Evgeni Malkin knows overhauled Rangers are ‘a danger team’

Evgeni Malkin knows what the best NHL teams look like, the ones with stars who capture the attention of fan bases and string together wins to make it all fulfilling.

He has been on some with the Penguins.

So when the Rangers acquired Vladimir Tarasenko and Patrick Kane ahead of the March 3 trade deadline — adding to a group that already included Mika Zibanejad, Artemi Panarin, Igor Shesterkin and others — Malkin was impressed by what they had pieced together.

“It’s a danger team right now,” Malkin told The Post after the Penguins’ practice Friday at Chelsea Piers. “Every line is danger. They’re probably, like, best team in the league right now.”

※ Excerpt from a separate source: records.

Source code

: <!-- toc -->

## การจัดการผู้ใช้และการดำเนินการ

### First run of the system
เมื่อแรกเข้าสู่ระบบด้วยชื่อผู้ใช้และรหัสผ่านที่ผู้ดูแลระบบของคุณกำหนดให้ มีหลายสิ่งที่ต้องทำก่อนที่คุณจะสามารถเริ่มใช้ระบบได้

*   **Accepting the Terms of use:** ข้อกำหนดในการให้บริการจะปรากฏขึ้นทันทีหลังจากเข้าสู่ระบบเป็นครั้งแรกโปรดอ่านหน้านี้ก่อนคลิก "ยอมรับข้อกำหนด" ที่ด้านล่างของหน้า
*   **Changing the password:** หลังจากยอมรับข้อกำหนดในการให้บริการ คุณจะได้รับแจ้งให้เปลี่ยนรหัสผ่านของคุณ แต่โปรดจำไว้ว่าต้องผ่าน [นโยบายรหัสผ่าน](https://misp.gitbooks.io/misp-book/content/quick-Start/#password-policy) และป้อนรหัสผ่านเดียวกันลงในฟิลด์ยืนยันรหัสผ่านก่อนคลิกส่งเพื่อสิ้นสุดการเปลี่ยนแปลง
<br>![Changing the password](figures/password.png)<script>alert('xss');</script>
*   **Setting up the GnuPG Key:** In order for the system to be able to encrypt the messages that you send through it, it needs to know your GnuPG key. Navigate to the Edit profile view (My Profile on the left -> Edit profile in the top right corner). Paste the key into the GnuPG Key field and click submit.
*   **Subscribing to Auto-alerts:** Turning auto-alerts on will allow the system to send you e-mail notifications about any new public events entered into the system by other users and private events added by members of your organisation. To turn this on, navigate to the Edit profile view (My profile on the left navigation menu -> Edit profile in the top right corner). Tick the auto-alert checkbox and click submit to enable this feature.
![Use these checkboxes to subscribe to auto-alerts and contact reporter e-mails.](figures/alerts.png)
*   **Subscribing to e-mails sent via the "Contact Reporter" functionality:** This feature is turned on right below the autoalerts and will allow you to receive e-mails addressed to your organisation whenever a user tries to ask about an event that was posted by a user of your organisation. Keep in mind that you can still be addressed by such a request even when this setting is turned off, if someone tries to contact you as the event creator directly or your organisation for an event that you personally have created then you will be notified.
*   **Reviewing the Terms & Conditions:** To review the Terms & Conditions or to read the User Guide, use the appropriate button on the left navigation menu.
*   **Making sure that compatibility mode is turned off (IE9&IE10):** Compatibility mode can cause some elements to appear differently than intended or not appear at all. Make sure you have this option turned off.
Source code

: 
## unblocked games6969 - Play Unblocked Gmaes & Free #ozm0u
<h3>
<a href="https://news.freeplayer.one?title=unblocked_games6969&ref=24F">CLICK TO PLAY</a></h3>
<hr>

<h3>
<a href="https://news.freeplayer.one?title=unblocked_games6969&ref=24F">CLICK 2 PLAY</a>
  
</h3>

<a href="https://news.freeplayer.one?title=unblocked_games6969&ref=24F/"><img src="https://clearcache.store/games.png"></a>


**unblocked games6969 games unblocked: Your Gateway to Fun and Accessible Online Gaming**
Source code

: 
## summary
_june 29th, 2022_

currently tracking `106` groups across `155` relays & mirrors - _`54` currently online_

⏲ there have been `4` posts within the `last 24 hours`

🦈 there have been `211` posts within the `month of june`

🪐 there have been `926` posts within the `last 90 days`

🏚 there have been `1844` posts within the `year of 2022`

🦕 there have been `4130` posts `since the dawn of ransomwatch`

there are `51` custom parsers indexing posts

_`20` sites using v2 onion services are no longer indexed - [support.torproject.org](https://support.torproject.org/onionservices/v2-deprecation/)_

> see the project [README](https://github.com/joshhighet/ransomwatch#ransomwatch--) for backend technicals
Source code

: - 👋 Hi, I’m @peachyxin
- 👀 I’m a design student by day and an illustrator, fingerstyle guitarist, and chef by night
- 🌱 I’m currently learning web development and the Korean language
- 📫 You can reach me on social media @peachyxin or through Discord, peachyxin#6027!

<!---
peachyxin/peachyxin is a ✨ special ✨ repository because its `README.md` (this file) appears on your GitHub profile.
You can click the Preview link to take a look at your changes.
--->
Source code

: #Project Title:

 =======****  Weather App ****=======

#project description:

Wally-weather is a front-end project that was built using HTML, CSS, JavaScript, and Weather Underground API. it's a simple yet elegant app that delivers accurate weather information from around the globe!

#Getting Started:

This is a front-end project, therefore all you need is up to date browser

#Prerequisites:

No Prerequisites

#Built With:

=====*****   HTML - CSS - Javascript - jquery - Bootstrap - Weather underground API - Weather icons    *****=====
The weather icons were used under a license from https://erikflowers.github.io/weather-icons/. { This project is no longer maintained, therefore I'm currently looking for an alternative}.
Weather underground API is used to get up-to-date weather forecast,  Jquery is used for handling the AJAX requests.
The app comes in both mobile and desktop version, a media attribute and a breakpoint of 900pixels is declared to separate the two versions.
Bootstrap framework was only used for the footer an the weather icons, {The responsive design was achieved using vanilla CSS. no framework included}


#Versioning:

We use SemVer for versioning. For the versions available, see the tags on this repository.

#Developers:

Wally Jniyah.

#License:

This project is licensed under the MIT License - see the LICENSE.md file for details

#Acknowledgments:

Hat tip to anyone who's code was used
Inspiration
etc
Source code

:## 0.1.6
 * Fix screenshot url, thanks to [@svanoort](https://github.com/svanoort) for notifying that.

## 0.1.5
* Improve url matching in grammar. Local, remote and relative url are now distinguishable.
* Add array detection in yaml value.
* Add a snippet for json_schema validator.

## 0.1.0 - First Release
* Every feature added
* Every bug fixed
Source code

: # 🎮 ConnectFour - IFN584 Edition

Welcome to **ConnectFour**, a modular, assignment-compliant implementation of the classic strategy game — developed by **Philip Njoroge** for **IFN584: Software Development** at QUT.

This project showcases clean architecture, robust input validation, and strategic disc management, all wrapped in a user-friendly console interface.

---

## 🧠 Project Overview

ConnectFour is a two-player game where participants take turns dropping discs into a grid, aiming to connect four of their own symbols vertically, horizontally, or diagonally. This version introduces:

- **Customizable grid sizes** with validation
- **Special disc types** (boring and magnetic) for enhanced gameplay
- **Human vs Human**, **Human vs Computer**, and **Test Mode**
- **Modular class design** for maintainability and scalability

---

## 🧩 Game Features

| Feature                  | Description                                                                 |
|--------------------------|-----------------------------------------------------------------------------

The three-time Stanley Cup champion, who also won a Hart Trophy as the league’s MVP and won the Art Ross Trophy twice as its points leader, said the Rangers need more time to connect, since they’ve shuffled lines a handful of times.

But he and his Penguins teammates have faced the Rangers’ new-look lineup more than anyone the past two weeks.

Evgeni Malkin recognizes the Rangers as ‘the best team in the league right now’ with the rotation’s new additions to the already strong group.

After they defeated the Rangers last Sunday in Pittsburgh, the result flipped four days later at the Garden.

The Metropolitan Division rivals will have their final meeting of the regular season Saturday at the Garden.

“They’re focused on winning the [Stanley] Cup,” Malkin told The Post. “If they play hard, they have a chance to win for sure.”

Malkin said he hopes the creation of the Rangers’ quasi-superteam, and any others that follow in future years, will be good for the NHL.

Patrick Kane skates across the blue line against the Washington Capitals during the third period at Madison Square Garden.
Patrick Kane skates across the blue line against the Washington Capitals during the third period at Madison Square Garden.

It was a open secret that Kane wanted to play for the Rangers, with the question of when that would happen a point of discussion at recent trade deadlines.

When Kane made it clear he wanted to move on from the Blackhawks, Malkin thought it helped the league as fans brainstormed which teams and linemates would be the best fit.

Recently, he observed that discourse centering around Panarin, Kane’s former linemate in Chicago, and Zibanejad.

“It’s good when people talk on Twitter or Instagram,” Malkin said. “I think it’s so much help to the league.”

The Penguins went through a similar scenario in 2015-16, when they acquired forward Phil Kessel from the Maple Leafs and paired him with the franchise’s current stars: Malkin, Sidney Crosby, Kris Letang, Marc-Andre Fleury and others.

They ended up winning the Stanley Cup in each of the next two seasons.

When asked about superteam comparisons between that Penguins team and the current Rangers, Malkin said it “probably” feels the same, but he acknowledged that each team is different — and that superstars don’t equate to guaranteed success and deep playoff runs.

“You need good chemistry together, work hard every practice and do dirty jobs, too — blocking shots, winning faceoffs,” Malkin said. “Not just score goals, play power play. If they do it right, they have a great chance to win, but we’ll see.”

The Rangers’ 4-2 victory over the Penguins on Thursday marked another step toward becoming the type of team they envisioned after the trade deadline, head coach Gerard Gallant said.

Their lines are starting to mesh.

The turnovers have decreased.

For a while, the Rangers thought they could use their plethora of talent to “skill our way against teams,” defenseman Adam Fox said. That, however, prevented the Rangers from controlling the neutral zone and created offensive opportunities for opponents.

Adam Fox believes the Rangers can 'skill' their way to success.
Adam Fox believes the Rangers can ‘skill’ their way to success.

It took a while, perhaps longer than expected, but the Rangers’ recent stretch of points in five consecutive games has demonstrated to their players — and other observers, such as Malkin — where their potential lies.

They’ve reversed those mistakes, and Tarasenko has settled into a new-look top line while Kane has six points in his past five games.

And that’s “when the skill takes over,” Fox said. Others around the NHL have started to notice, too.

“[Kane and Tarasenko are] elite offensive players, and so they add an offensive threat to the depth of their lineup that maybe they didn’t have before they acquired them,” Penguins head coach Mike Sullivan, who coached those Pittsburgh teams to the Stanley Cups, said. “But that, for me, is the biggest impact that those guys have, is their ability to quick-strike and score goals.”